Work to complete:
Lay out every text line of the items that follow as a Markdown table with two columns, Row for the row number and Line for the line, omitting blank lines and the pictures.
══════════════════════════════
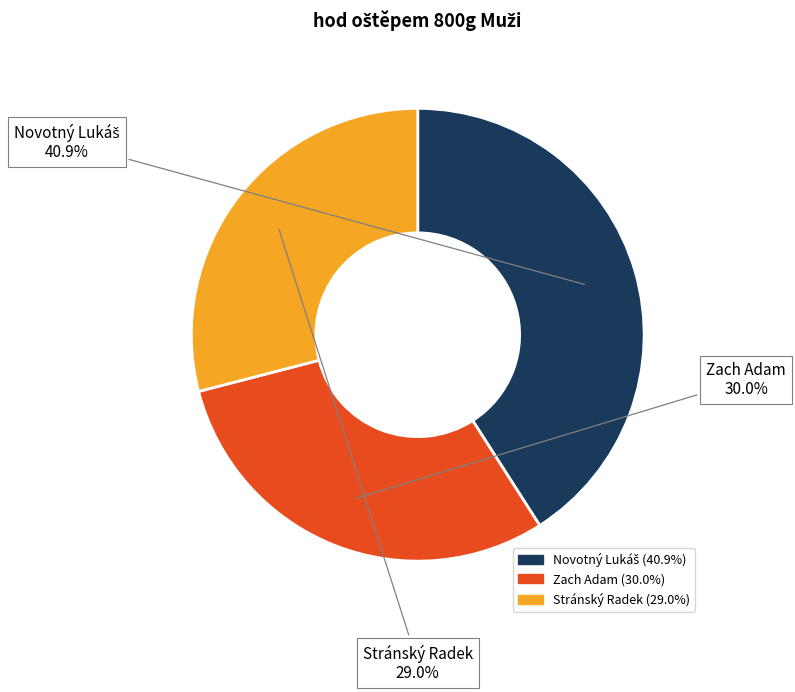

Do Zach Adam and Stránský Radek together represent more than half of the pie?

Yes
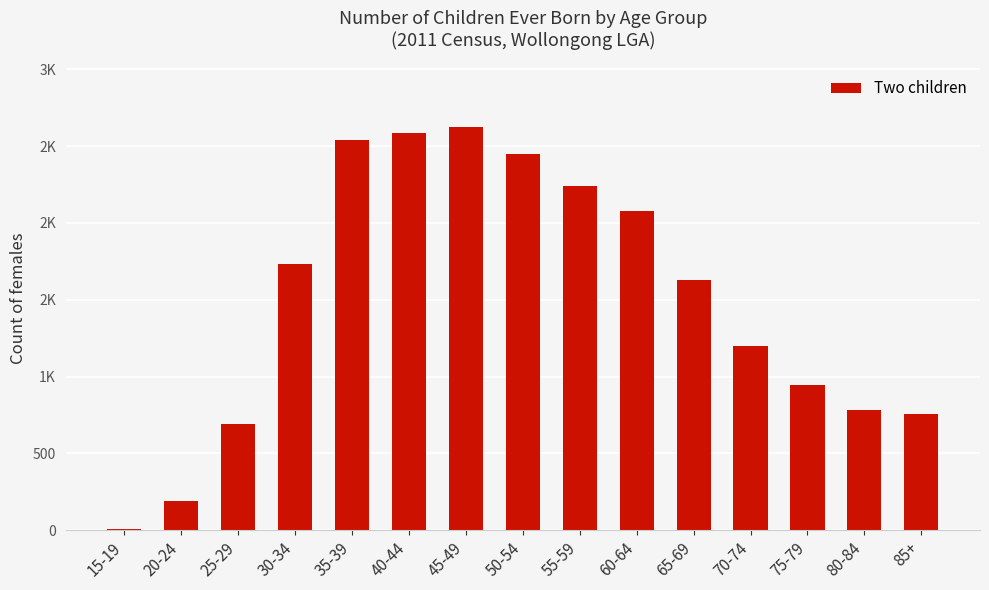

Are the bars horizontal?

No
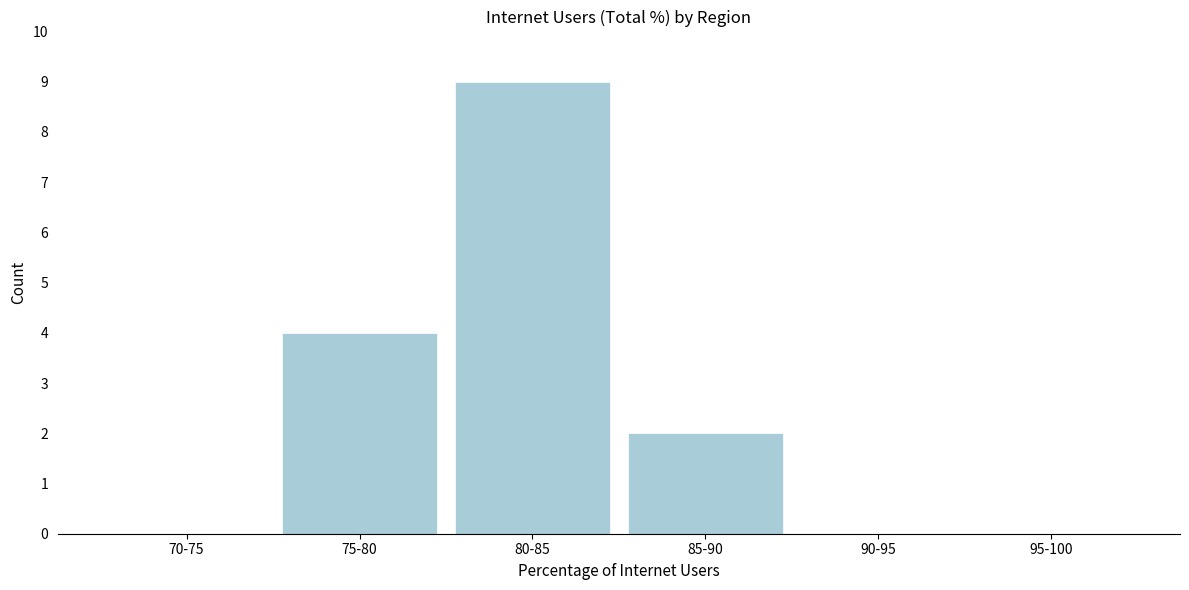

Reading left to right, transcribe all the data shown in this chart.

70-75=0	75-80=4	80-85=9	85-90=2	90-95=0	95-100=0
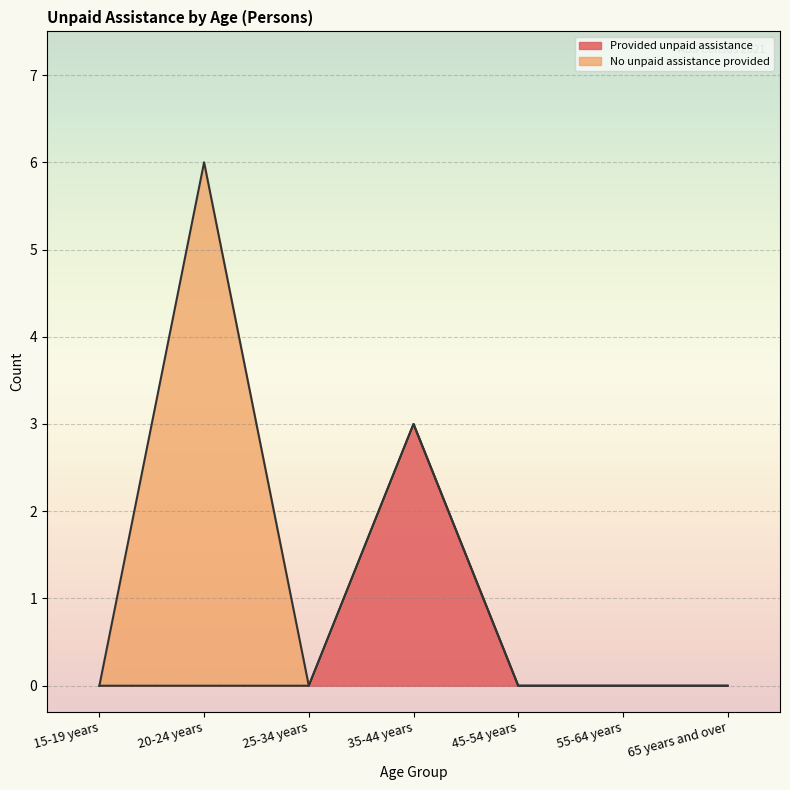

How many positive values are there?

1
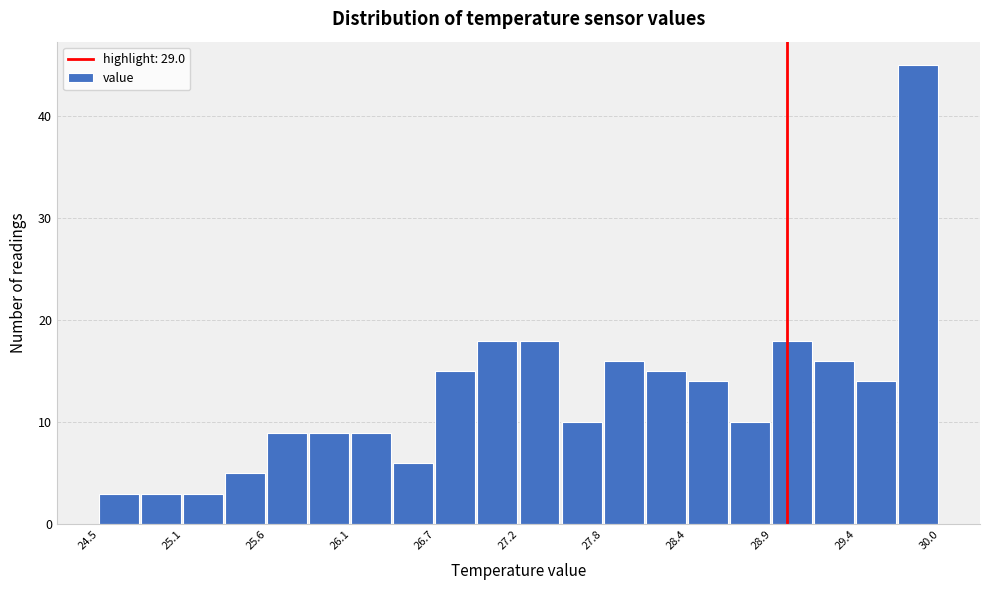

Around what value on the x-axis is the tallest bar? Give the approximate position of its centre, as read against the axis.

29.9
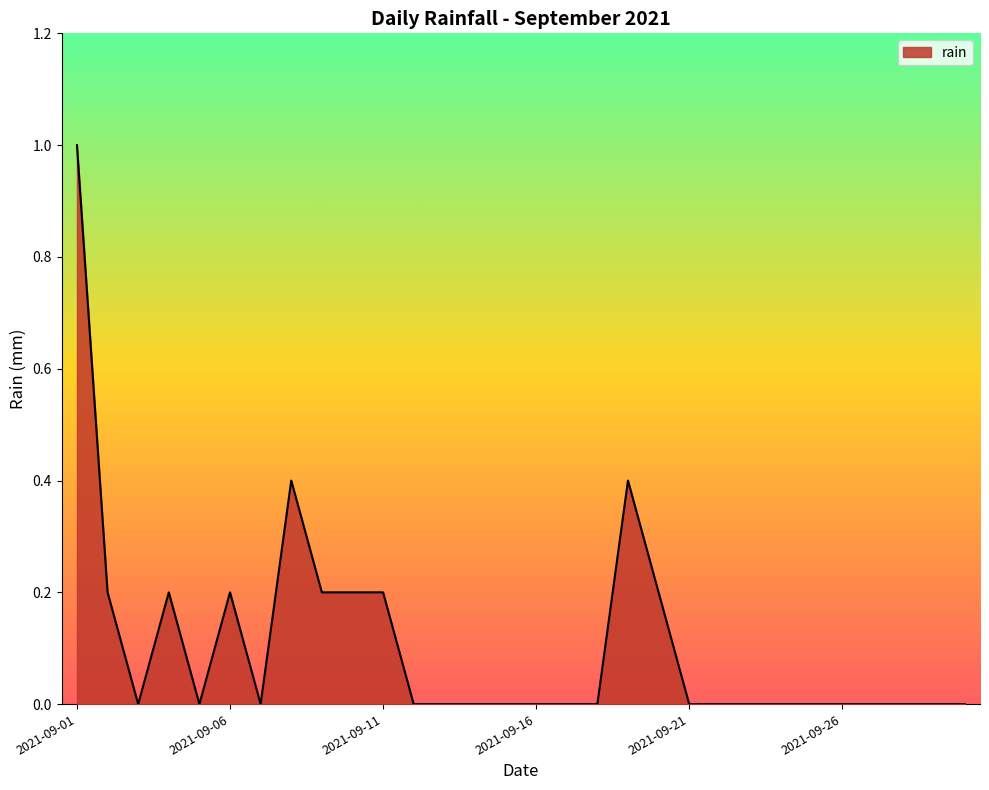

What is the difference between the maximum and minimum values?

1.0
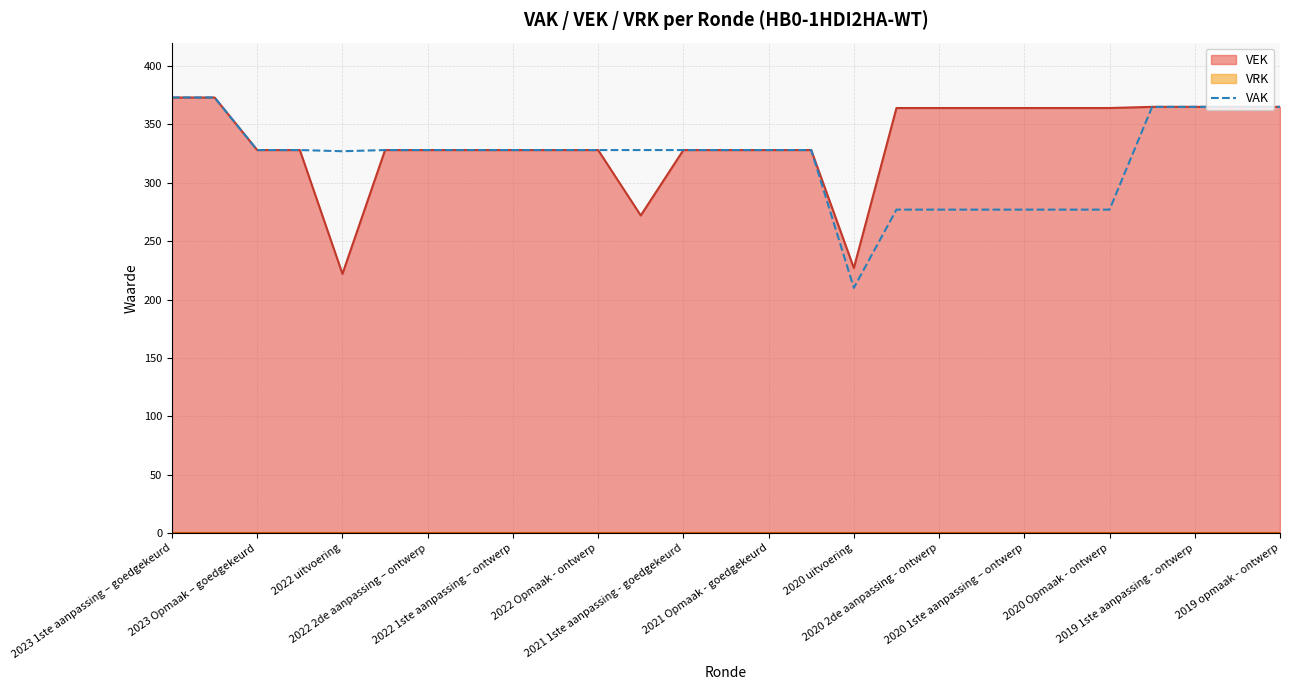

What is the maximum value for VEK?

373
══════════════════════════════
Exercise result:
| Row | Line |
|---|---|
| 1 | Do Zach Adam and Stránský Radek together represent more than half of the pie? |
| 2 | Yes |
| 3 | Are the bars horizontal? |
| 4 | No |
| 5 | Reading left to right, transcribe all the data shown in this chart. |
| 6 | 70-75=0	75-80=4	80-85=9	85-90=2	90-95=0	95-100=0 |
| 7 | How many positive values are there? |
| 8 | 1 |
| 9 | Around what value on the x-axis is the tallest bar? Give the approximate position of its centre, as read against the axis. |
| 10 | 29.9 |
| 11 | What is the difference between the maximum and minimum values? |
| 12 | 1.0 |
| 13 | What is the maximum value for VEK? |
| 14 | 373 |